Climate change plagues Western Cape agriculture
“The effects of climate change are unfolding before our eyes.”
So says Janse Rabie, Agri SA policy head for natural resources. “Unpredictability in weather patterns and the associated impacts makes planning considerably more difficult and heighten the risk for farming in South Africa.”
The number of farms in South Africa has declined by more than two-thirds compared to the early 1990s, says a 2018 GCRF-AFRICAP report.
According to the draft 2019 National Climate Change Adaptation Strategy, in South Africa “the observed rate of warming has been 2°C per century or even higher” which is higher than the global rate of warming.
Before the end of this century, a 2018 Department of Environmental Affairs report estimates, SA’s average temperature increase will be higher than 6°C in some parts of the country.
“In general, I think we can say that farming is becoming more expensive, more unpredictable, and less profitable,” said Roland Hunter, technical project manager of the African Climate & Development Institute (ACDI).
Unreliable yields, food shortages and higher costs are plaguing farms, Hunter said. These problems contribute to unemployment, housing and food price spikes, migration, and other unseen effects such as health problems, lack of access to services, and degradation of rural land.
In response, some farms in the wine industry are trying new crop production methods. As the average price paid per ton of grapes is not worth the production costs, wine estates are aiming for smaller volumes of higher quality grapes for top-end wines.

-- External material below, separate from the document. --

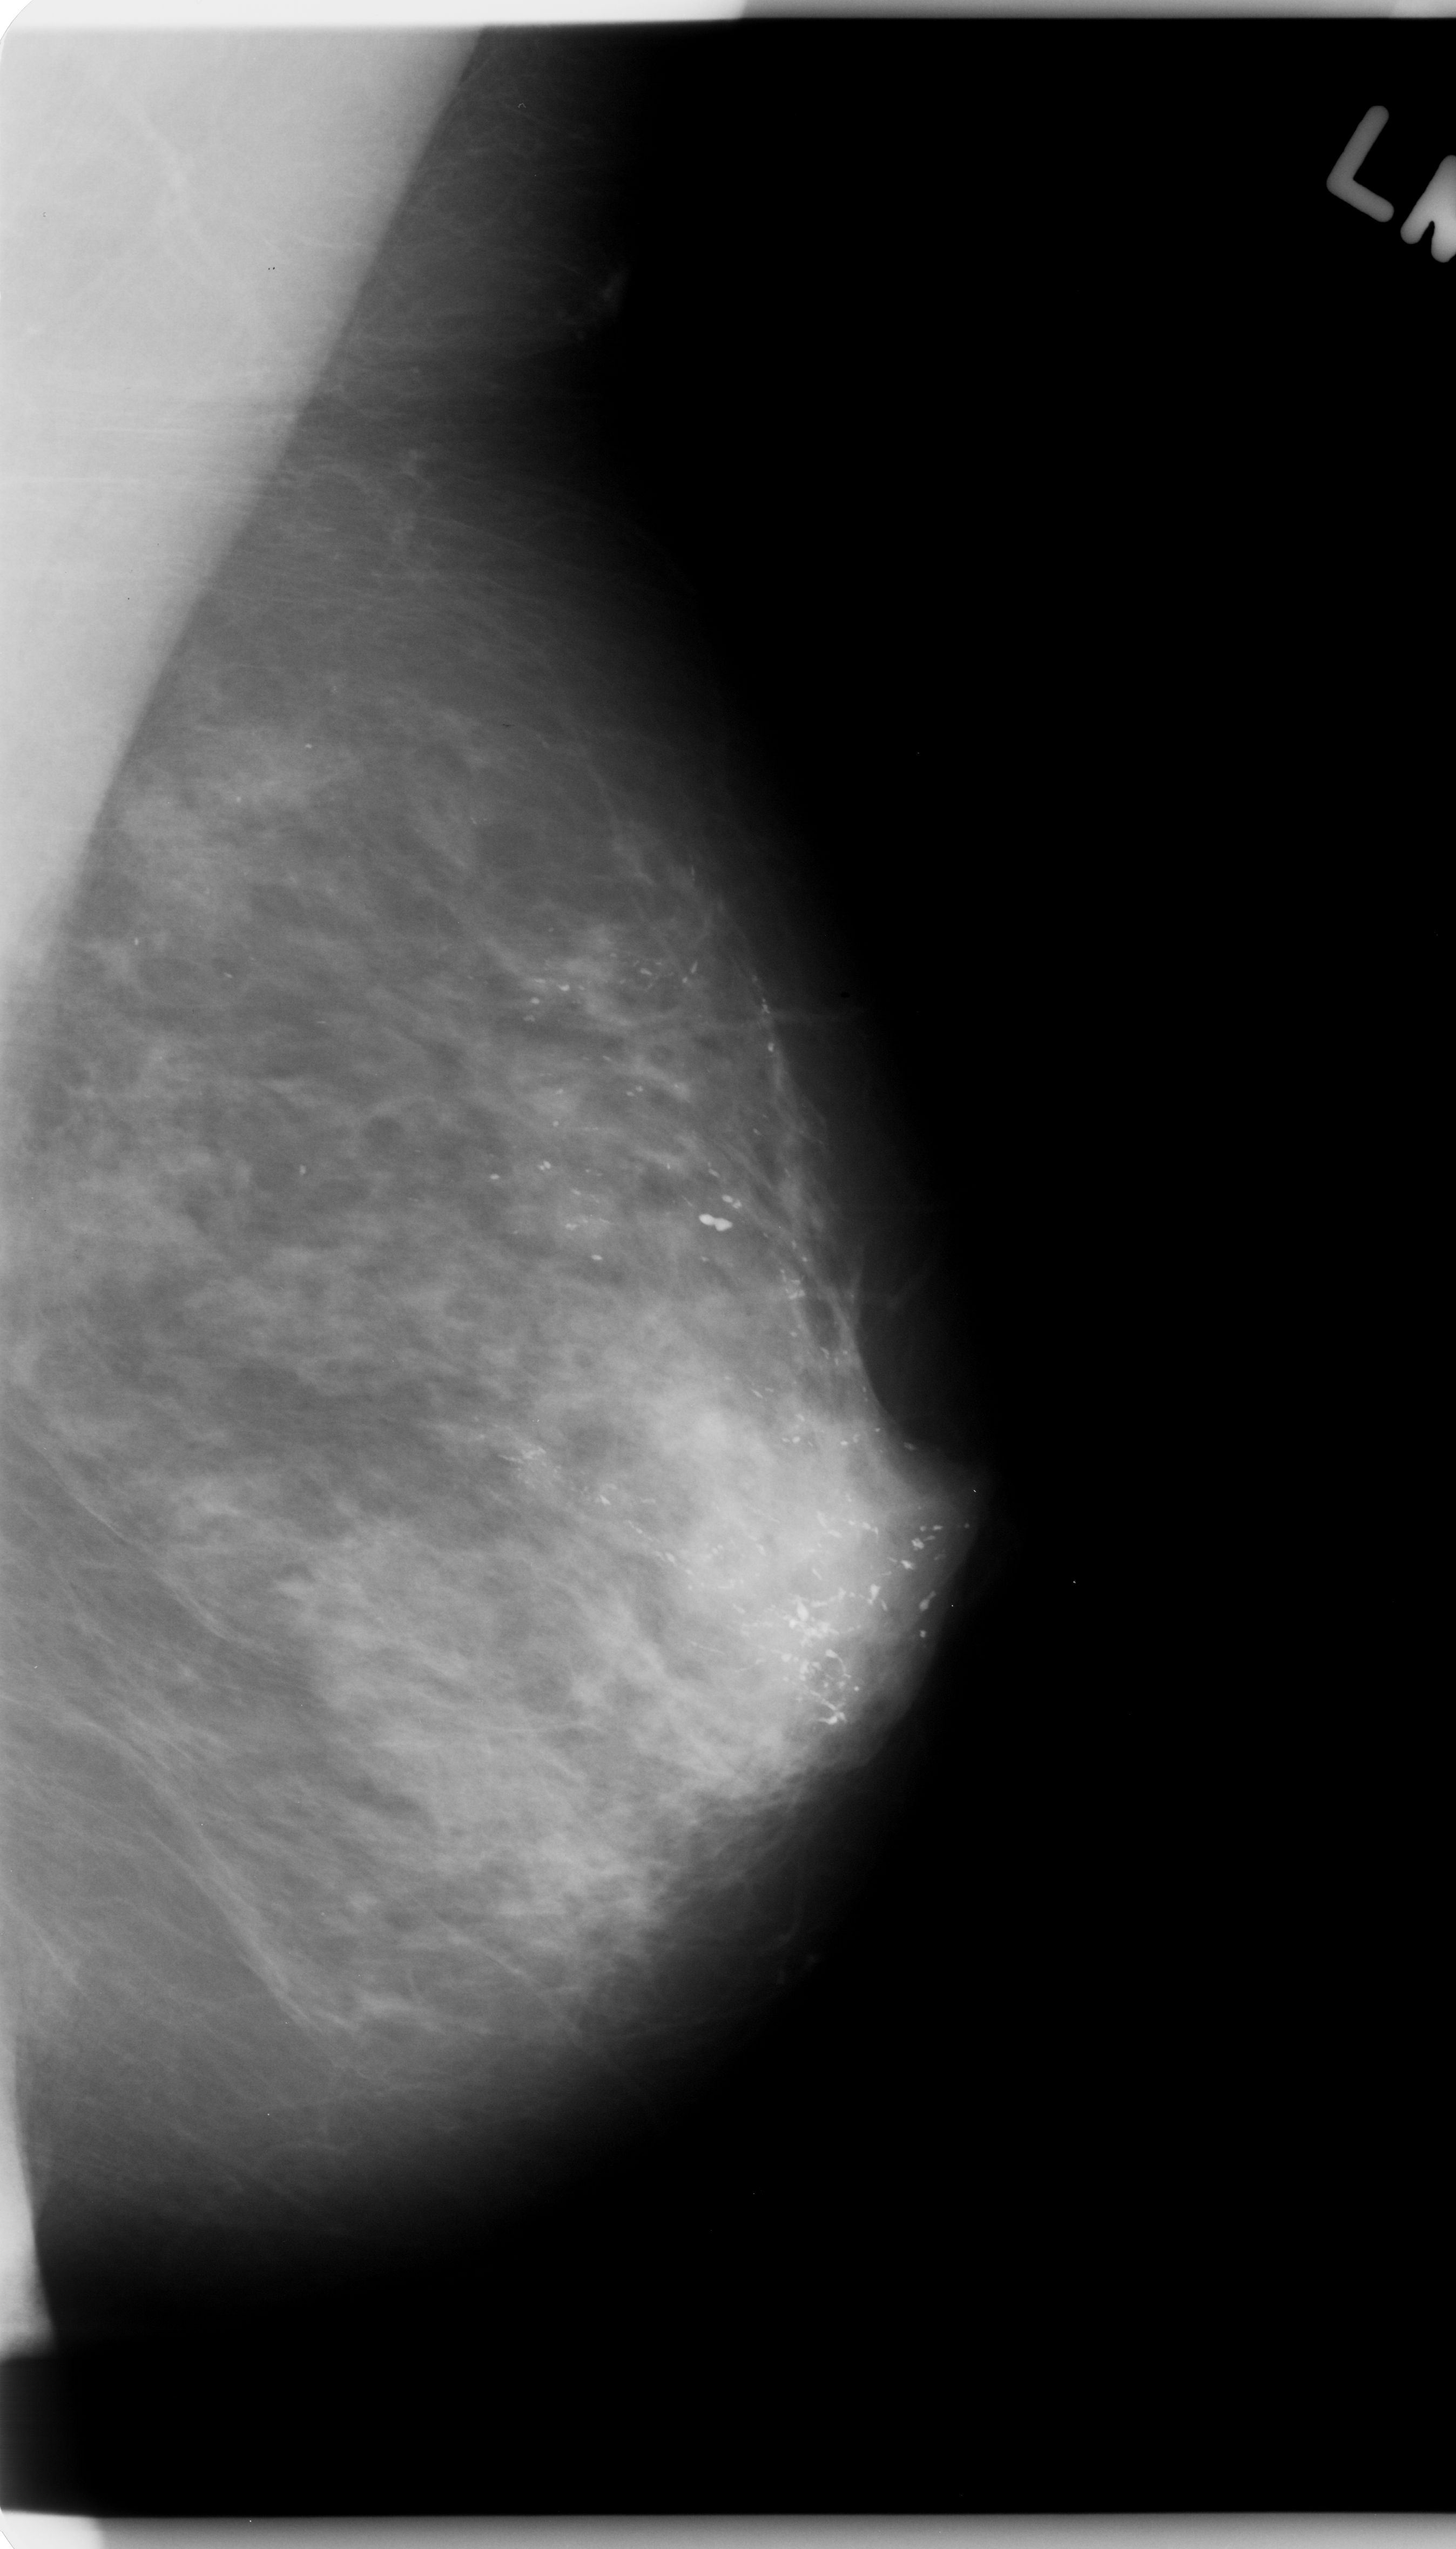
Mammogram (digitized film), left breast, MLO view, breast composition: heterogeneously dense (BI-RADS density category 3 of 4).
- Calcifications, morphology fine linear branching, distribution regional; BI-RADS assessment category 5; subtlety rating 5 on a 1 (subtle) to 5 (obvious) scale; pathology result (as recorded, not read from the image): malignant.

Muratie in Stellenbosch kills off half of its crop of certain varietals every season to make a more concentrated grape, according to the tasting room manager Lawrence White.
But adaptation alone cannot overcome the enormous obstacles facing South African agriculture.
An estimated 200 fields were cleared in the Groenland water management area and the Lower Olifants water management area in 2017 and 2018 due to a drop in production, according to a recent case study conducted by WineLand Media. These fields accounted for almost 5% of all vineyards and orchards in the Groenland and Lower Olifants region. The primary reason for falling crop production is the lack of water.
“Irrigation currently accounts for 60% of water use from SA’s stored water systems, but this sector is vulnerable to changes in seasonal rainfall that influences the inflows into our dams and rivers,” said Hunter. “Farmers are no longer assured that the annual allocation of water usage rights for irrigation will be consistent through the years, and find themselves increasingly in competition with other water users for scarce resources.”
For Capetonians the drought broke in 2019, but Western Cape farmers continue to endure an exhausting drought that began in 2015 or 2016, depending on the area.
Farmers like Laubscher Coetzee, an ostrich and alfalfa farmer in Oudtshoorn, are struggling to adapt.
“It’s one thing to have a drought for one or two years, but it’s stretching up to the fourth year and there’s no alfalfa alive on the fields. If you fly over the area it looks black from the sky,” said Coetzee.
Oudtshoorn farmers estimate they’ve lost billions of rands since the drought began. They say the average yearly harvest of lucerne seed has declined from 550 to 50 tons, ostrich production numbers have dropped by 60,000 birds, and the number of livestock animals available for auction has also “seriously decreased”.
Coetzee described how farmers are trying to adapt. The first thing is to reduce the wage bill. He has decreased his full-time workers from 20 to eight. Other farmers are reducing work hours and not replacing retired workers.
Some farmers have emigrated, said Coetzee. Many of those who stayed are turning to tourism. “Opening up farm accommodations for tourists … It’s the only way many of us will survive,” said Coetzee.
He says many argue that the solution is to diversify. “How do you diversify without water?” asks Coetzee. “Certain areas in this country will become arid areas where you can’t farm any more because of climate change. I’m serious. My farm looks like a gravel road right now.”
In the Western Cape, the department of agriculture has estimated that about 33,000 jobs in the agricultural sector have been lost since the drought began.
“The agricultural sector has no choice but to implement mitigation, adaptation and risk avoidance measures if it wishes to remain viable,” said Rabie. He said these included employing efficiency-enhancing technology such as micro irrigation, and using satellite imagery. He said flexible insurance and financing was also needed. Farmers also needed to anticipate changes in consumer behaviour, as awareness about the causes and effects of climate change grew.
“We have to ensure greater co-operation between all role-players, including government. Comprehensive disaster management structures and processes are still lacking in South Africa, although becoming ever more vital,” said Rabie.